Significant improvements have been made in the general infrastructure of the facility. We are unable to vouch for any work that was done at the NPH between 2015 and 2020. The large sums invested in 2017, as noted by Stabroek News and claimed by Dr. Karen Cummings, remain a mystery to us. But various improvements are visible to the infrastructure since 2020. In particular, the deplorable conditions that existed in the bathroom areas have been improved. As far as the grounds and the sewer system are concerned, a massive investment is required. The already poor state in 2015 was further neglected and the situation in 2020 was desperate. We concede that much more must be done to improve the sewer and the grounds. The Ministry of Health is hopeful that as part of the infrastructural transformation between 2020 and 2025, a new National Psychiatric Hospital would be included. Those proposals are under active consideration by the GOG.

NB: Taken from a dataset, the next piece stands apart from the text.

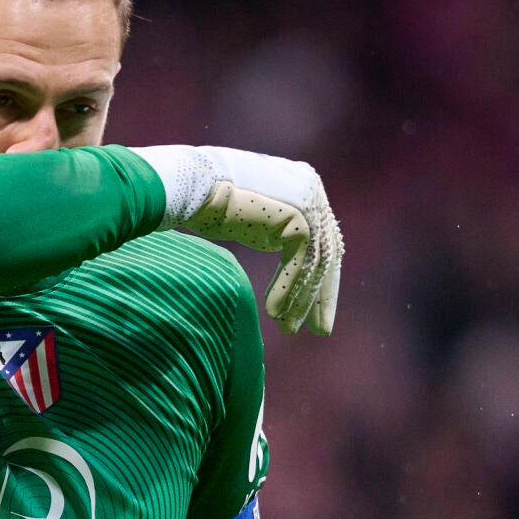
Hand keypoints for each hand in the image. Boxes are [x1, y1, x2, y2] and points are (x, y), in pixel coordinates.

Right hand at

There are various other initiatives at the National Psychiatric Hospital at the moment. These address the care and treatment, living conditions and quality-of-life of the patients. New beds, with proper mattresses, sheets, pillows etc. have been put in place. By 2020, outside of the patients with acute episodes, the long-term patients had no regular psychiatric care and lived under inhumane conditions, treated as homeless. Presently, 100% of the patients receive weekly and monthly psychiatric evaluation. Daily medical clinics ensure that the medical needs of the patients are addressed. A medical block has been added to Chalet #2. Patients with medical conditions who need dressing, simple suturing, rehydration, etc. can access such services in a dedicated area.
The ad-hoc and virtually non-treatment with medicines that were obvious in 2020 have now been replaced with daily routine medication rounds, just as in any other hospital. The inhumane, archaic seclusion treatment area and protocols are undergoing important modifications for more modern, humane options. Staff is working with families to increase family visits and the staff is also working on a system to have time-at-home for some of the patients. These are ambitious goals, but with hard work and commitment, can succeed.

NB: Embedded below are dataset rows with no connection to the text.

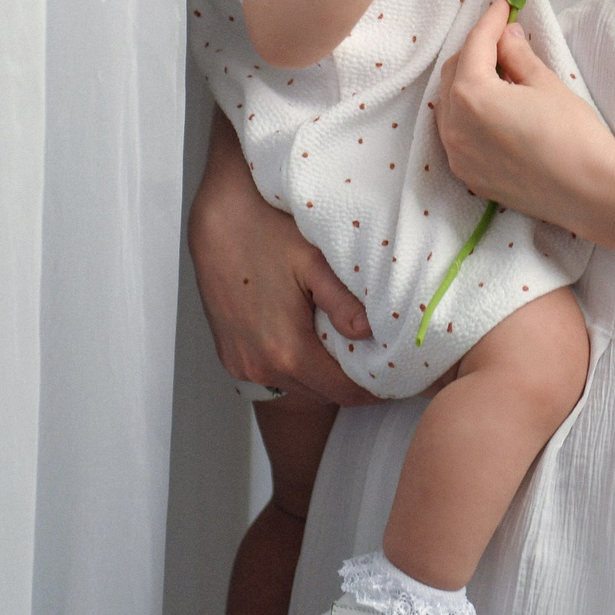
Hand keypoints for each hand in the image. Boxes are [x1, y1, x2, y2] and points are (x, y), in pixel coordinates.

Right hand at [188, 110, 379, 404]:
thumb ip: (342, 302)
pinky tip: (310, 342)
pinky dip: (296, 369)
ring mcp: (241, 365)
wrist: (217, 218)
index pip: (344, 392)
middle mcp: (260, 367)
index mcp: (286, 350)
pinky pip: (272, 377)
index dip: (375, 387)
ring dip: (322, 377)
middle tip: (379, 361)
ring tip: (348, 351)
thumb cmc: (264, 230)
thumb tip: (372, 333)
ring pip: (297, 389)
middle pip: (321, 395)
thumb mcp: (312, 261)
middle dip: (352, 383)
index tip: (397, 376)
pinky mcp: (230, 356)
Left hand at [434, 1, 614, 231]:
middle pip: (454, 73)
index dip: (490, 20)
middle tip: (504, 37)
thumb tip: (506, 34)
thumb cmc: (572, 133)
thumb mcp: (544, 83)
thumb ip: (517, 55)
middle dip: (476, 51)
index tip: (504, 5)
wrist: (589, 191)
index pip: (475, 45)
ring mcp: (457, 155)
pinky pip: (457, 133)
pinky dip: (468, 113)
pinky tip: (495, 108)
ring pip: (450, 104)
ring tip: (501, 72)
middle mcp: (453, 126)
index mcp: (471, 95)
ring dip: (468, 82)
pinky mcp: (468, 175)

Critical quality-of-life, grooming, meal and snacks, recreation, socialization indicators are being worked on. While still a work-in-progress, work is being done to ensure that patients have baths regularly, change-of-clothing, supervised recreation and occupational activities, etc. Patient grooming, ensuring patients have clean clothes, including night-clothes, nails and hair-grooming, general hygiene, etc. are now in place. To assist, new industrial washer and driers have been procured and presently are being installed. A meal plan is in place and the quality of meals and snacks has improved significantly, with a dietician organizing meals and a new modern kitchen constructed and installed. Regular monitoring of overall non-clinical treatment of patients, with random external monitoring at meal-time and sleep time have been instituted as part of the Service Level Agreement with Region 6 and the NPH.
Much remains to be done. But the GOG has been actively re-energizing the mental health program and we view the situation at the National Psychiatric Hospital as a focal point of this effort.